From the beginning of my travel planning for Spain, some wise part of me decided to do just a quick reconnaissance of Morocco. I knew that I’d regret not taking the ferry across the Strait of Gibraltar and at least checking Morocco out. So I booked small hotels (renovated old houses in medinas) in Tangier and Fes, with a round-trip by train between Tangier and Fes, and a day trip by bus to the “Blue Village” Chefchaoen. I stayed in renovated large houses in the medinas of both Tangier and Fes.
Travel can be still be rewarding even when it’s not being enjoyable. I can’t say that I enjoyed Morocco: I found it very stressful; in fact I just realized that my lack of appetite while I was there was probably due to being stressed out by the whole place. One problem was that while the medinas are what I came to see, they are very difficult for visitors to navigate. Tourists constantly get lost. Boys and men constantly and aggressively interrogate any tourist that pauses and looks around for a moment, or wanders into a square where there’s nothing for tourists: “What do you want?” “Where do you want to go?” “Do you need something?” These guys are hoping you will give them a tip for guiding you someplace, but they often come across as aggressive and rude, or even hostile. I often couldn’t stop myself from answering a bit rudely or telling them they needed to work on their English. And then those interactions would fester in me for a couple of hours. Another annoyance was that (male) waiters and guides tended to touch me too much, as if they had retained the colonial “courtesies” of “guiding” Western women by the arm or shoulder. I’m pretty sure they don’t try to physically steer non-related Moroccan women around the same way.

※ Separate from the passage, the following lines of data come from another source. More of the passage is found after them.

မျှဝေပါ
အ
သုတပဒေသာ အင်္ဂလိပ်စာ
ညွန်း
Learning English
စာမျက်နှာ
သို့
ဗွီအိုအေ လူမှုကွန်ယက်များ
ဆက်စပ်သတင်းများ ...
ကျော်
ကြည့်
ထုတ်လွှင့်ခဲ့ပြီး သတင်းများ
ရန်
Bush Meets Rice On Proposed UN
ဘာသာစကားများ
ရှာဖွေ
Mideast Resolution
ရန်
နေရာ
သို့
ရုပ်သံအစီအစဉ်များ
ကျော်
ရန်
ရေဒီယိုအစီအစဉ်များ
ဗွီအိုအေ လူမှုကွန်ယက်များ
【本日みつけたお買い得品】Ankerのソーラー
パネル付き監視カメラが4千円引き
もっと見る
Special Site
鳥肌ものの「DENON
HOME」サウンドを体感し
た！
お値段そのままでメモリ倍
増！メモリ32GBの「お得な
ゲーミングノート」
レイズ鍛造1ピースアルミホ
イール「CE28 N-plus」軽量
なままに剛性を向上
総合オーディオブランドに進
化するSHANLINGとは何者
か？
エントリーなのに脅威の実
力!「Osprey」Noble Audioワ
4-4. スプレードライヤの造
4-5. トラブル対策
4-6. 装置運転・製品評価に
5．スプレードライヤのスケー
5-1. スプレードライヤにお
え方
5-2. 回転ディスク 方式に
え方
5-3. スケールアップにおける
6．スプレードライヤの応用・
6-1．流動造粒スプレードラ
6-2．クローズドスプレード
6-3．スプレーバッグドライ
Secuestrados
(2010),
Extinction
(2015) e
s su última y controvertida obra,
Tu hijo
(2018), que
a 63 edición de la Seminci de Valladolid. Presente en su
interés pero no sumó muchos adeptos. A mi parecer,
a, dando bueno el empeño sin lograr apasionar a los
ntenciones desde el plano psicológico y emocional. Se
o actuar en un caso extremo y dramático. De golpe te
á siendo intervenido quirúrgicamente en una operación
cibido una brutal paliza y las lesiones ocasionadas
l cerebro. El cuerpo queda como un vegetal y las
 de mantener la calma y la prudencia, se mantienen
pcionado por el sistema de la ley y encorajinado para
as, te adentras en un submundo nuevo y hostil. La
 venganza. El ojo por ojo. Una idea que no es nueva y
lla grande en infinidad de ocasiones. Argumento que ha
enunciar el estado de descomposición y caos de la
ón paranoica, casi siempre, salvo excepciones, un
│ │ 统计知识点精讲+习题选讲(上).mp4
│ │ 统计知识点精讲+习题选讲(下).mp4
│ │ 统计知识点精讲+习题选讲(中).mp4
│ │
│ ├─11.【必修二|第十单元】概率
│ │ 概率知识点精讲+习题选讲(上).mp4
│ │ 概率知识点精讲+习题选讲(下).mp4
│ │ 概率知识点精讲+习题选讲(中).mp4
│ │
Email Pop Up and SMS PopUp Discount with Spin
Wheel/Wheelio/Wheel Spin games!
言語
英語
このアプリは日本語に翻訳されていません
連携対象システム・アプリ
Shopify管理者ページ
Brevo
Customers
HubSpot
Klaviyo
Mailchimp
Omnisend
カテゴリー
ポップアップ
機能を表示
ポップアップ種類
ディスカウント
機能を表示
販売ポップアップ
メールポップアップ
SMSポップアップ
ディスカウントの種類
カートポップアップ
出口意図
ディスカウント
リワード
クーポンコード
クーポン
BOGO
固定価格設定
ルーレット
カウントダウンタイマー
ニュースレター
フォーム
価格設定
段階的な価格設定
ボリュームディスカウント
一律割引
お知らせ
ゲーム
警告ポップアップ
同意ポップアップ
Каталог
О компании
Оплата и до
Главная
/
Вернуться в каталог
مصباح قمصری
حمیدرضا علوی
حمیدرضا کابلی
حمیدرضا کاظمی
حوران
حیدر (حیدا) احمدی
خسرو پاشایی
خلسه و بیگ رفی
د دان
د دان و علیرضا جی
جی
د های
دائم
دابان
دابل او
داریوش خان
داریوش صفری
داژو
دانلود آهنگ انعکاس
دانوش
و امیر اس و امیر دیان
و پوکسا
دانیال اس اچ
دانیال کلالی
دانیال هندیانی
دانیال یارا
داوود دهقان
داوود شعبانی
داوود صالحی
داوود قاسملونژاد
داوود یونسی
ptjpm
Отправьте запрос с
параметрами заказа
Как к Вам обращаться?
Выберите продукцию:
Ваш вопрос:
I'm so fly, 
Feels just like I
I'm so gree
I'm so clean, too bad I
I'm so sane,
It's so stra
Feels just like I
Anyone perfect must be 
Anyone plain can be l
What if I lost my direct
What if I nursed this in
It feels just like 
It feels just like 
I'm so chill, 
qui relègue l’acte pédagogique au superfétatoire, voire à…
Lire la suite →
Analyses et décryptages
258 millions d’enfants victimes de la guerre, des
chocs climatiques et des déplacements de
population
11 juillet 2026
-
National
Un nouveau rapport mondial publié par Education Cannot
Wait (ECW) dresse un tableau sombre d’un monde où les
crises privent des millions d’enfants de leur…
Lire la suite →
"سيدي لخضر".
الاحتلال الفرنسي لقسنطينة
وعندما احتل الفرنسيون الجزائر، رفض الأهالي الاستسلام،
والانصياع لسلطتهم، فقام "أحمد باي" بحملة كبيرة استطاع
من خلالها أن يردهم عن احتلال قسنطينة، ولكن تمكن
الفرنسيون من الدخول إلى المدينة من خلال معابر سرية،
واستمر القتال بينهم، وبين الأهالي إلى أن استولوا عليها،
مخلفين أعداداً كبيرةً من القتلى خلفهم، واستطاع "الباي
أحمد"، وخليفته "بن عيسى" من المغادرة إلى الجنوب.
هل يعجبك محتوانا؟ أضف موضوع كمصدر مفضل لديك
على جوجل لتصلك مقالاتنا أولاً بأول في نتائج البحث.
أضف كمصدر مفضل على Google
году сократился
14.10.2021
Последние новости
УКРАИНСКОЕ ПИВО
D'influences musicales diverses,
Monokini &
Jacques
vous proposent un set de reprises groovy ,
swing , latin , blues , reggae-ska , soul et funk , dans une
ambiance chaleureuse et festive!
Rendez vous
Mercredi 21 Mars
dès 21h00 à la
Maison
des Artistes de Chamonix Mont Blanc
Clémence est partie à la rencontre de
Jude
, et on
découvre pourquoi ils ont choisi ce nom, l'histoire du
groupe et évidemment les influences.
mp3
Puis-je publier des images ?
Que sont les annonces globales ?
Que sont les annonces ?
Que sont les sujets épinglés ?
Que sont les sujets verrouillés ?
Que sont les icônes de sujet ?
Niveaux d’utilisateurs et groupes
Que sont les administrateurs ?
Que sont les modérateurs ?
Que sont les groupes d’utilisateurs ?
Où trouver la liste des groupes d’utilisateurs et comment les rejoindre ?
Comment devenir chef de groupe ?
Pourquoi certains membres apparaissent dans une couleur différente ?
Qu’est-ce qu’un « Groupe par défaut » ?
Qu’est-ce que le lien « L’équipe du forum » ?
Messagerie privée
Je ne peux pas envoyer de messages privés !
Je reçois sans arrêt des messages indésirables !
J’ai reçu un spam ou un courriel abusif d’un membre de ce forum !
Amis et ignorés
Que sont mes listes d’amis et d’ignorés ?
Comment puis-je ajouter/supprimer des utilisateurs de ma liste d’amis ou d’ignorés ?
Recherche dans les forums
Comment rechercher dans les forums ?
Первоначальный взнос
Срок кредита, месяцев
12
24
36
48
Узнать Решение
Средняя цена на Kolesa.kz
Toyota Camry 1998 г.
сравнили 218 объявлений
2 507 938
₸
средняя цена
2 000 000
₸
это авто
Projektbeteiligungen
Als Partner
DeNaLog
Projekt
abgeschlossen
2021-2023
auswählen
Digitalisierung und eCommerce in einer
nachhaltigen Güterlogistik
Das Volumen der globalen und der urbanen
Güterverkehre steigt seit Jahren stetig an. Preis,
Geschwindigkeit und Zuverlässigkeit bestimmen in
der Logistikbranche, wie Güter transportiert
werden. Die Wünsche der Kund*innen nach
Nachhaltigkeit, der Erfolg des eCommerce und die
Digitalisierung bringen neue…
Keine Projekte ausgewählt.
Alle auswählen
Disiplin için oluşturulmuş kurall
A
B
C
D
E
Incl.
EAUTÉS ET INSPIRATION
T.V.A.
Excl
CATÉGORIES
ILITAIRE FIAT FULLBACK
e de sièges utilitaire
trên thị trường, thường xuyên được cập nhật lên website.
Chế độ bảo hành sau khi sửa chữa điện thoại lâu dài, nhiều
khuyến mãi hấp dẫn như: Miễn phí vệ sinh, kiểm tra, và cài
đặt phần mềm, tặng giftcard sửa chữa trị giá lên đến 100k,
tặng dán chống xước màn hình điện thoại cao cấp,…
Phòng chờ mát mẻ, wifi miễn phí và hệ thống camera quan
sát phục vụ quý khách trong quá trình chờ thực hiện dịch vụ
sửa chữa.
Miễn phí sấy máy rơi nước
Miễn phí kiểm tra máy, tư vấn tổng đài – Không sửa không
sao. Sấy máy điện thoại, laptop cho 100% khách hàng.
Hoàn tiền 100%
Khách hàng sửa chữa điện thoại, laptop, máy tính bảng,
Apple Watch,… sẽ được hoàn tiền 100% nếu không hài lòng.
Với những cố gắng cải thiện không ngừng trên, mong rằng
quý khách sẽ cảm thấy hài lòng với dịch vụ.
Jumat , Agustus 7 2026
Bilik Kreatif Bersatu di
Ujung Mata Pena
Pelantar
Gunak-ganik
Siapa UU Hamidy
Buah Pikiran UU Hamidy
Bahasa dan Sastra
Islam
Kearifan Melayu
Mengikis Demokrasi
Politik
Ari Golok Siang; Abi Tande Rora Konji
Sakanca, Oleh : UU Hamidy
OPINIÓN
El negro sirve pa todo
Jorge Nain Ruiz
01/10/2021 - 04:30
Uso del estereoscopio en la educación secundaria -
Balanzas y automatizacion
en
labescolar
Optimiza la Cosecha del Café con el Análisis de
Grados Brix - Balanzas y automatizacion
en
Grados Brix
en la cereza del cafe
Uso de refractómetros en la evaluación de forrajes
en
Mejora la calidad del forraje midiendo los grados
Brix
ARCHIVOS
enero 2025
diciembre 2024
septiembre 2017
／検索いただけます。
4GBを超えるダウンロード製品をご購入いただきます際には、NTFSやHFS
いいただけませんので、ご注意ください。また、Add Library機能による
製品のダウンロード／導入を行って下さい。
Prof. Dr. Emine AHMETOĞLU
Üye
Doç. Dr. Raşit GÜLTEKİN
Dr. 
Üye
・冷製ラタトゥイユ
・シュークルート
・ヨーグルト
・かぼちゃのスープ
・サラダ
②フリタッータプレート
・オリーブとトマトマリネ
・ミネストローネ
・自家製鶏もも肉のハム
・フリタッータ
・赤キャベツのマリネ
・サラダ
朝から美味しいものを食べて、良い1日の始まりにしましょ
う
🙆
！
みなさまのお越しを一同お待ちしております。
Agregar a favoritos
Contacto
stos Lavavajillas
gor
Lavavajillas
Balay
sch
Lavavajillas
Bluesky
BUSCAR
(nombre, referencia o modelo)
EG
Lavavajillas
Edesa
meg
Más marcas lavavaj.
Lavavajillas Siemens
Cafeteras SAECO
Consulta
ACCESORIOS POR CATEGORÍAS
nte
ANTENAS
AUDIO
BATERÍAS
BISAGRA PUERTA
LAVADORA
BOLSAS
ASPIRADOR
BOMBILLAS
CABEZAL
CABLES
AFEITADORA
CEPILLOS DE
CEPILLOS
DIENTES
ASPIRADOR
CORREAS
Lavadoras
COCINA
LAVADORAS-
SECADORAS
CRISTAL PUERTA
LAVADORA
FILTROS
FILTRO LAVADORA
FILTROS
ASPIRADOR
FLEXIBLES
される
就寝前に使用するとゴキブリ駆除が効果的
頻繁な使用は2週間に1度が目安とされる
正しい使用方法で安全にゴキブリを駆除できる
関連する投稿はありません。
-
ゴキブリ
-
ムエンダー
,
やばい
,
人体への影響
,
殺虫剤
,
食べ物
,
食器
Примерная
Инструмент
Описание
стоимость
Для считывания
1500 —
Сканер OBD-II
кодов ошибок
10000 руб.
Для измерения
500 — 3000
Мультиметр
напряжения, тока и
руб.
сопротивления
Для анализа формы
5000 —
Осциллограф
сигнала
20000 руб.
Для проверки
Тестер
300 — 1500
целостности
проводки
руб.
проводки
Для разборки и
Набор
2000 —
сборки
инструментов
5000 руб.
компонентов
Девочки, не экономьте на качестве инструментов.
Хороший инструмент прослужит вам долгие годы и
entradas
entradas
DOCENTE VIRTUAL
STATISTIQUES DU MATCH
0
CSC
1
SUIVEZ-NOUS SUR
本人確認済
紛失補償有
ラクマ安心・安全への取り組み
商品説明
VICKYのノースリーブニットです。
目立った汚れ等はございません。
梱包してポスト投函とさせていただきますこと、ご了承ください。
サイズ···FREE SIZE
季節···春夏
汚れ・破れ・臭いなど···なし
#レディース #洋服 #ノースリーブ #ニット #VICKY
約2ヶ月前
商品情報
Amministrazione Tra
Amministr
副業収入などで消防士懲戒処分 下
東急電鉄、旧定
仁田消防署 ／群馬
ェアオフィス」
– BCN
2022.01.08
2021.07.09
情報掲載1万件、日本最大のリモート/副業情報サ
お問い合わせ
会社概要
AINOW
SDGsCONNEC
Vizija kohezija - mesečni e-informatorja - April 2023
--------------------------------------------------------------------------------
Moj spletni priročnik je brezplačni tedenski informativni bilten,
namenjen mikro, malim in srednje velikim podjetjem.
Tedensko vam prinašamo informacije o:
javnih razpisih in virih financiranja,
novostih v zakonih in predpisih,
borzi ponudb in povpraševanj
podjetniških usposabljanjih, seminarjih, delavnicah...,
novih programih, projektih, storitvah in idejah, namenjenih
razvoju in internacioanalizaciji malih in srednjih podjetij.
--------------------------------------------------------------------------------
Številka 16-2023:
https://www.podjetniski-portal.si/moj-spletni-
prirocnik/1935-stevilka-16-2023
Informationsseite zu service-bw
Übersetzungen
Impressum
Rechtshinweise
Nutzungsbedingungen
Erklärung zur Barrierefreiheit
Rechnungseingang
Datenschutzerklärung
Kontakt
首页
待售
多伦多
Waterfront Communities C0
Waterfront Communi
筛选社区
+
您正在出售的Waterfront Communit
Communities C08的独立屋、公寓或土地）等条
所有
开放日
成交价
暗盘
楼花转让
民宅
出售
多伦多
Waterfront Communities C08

The notorious touts I found to be less obnoxious; in fact I had a long conversation with one of the shopkeepers after he had walked me through his store and I didn’t buy anything. The mobile trinket sellers seem to target groups and didn’t bother me. (One afternoon I came back to the front door of my hotel in Tangier and found a cluster of seven or eight of them waiting outside the shop across the path, while a huge group of day trippers off the ferry was being shown the wares inside. But these guys just ignored me.)
As for the women, most of the women in the medina wear hijabs (shoulder-length covering for the hair and ears) and loose clothing. In my mind, I came to associate this head covering as projecting humility and subservience, perhaps because in the West hairstyles and headgear for either sex often signal various types of confidence, pride, arrogance or even affluence by making the head appear larger. At any rate, Morocco reinforced for me Western cliches about Muslim culture. In the traditional medina, Homes are focused towards the interior and have few external windows. Women stay at home except when they’re shopping or taking the kids on a family outing to the beach (or the mall, if they’re rich.) Men are the ones you see on the streets except when the women are shopping for food. The only people hanging out in cafes drinking tea and coffee are men. I did see two hijab-clad women enjoying some coffee at an outdoor cafe, but all the other times it was tourists and Moroccan men. (This is all based on my observations of street life in the medina: I’m pretty sure that there are plenty of Moroccan women who go to jobs in offices, schools, hospitals, factories etc.) At a riad I stayed at, the women seemed to be expected to work ceaselessly all day while an additional staff person could have made their jobs a little less hectic. The owner’s mother has put the riad on the worldwide tourist map with her cooking, but I wonder if she ever gets a day off.
At any rate, in Morocco I ended up feeling kind of like Paul Theroux, who’s noted for his curmudgeonly travel writing. I’m left exploring the question of how travel is still valuable when it is uncomfortable. To what extent might I, personally, pursue more challenging travel? Right now in my burnt-out state, my plans for India or other poor countries (Cuba?) are trending in the direction of expensive guided tours.
After a comfortable night at the Tangier Hilton, which was so American it even had washcloths, getting off the ferry at the Spanish beach town of Tarifa was like opening the windows on a bright morning after a long night! The first thing I did was find my way to Cafe Azul for a brunch of an omelet, toast and smoothie served by a friendly female waiter, then headed to the bus station for the short trip to Cadiz.